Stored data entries
= = = =
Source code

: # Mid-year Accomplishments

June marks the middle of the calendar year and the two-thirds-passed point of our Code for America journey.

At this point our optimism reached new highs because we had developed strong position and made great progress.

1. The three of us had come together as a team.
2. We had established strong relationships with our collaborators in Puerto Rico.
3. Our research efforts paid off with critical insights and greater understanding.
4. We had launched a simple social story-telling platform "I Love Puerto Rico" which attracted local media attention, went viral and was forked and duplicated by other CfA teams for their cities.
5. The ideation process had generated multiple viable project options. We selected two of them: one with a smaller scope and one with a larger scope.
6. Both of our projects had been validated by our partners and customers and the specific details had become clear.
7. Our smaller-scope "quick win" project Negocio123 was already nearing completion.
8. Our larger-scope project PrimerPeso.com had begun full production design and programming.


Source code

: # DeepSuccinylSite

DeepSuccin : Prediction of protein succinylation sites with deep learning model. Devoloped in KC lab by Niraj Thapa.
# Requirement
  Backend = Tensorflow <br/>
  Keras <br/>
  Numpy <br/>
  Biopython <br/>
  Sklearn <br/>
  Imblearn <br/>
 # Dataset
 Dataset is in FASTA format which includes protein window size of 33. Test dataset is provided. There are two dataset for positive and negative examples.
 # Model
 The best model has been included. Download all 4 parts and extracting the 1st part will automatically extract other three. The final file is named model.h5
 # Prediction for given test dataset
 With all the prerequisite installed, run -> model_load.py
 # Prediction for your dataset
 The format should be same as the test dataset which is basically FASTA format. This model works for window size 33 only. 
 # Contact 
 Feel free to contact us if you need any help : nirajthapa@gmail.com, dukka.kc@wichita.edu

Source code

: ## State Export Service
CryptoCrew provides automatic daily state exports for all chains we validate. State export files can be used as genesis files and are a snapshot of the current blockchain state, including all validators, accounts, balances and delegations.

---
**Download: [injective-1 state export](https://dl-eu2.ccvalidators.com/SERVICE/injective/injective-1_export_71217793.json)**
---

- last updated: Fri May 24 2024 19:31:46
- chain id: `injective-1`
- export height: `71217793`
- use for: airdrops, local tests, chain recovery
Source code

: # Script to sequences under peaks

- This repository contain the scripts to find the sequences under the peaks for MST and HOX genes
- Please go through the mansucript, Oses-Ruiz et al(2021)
= = = =
● EXERCISE BRIEF:
When a line in the data above contains the string "sequences", copy that line.

● SOLUTION:
: # Script to sequences under peaks
- This repository contain the scripts to find the sequences under the peaks for MST and HOX genes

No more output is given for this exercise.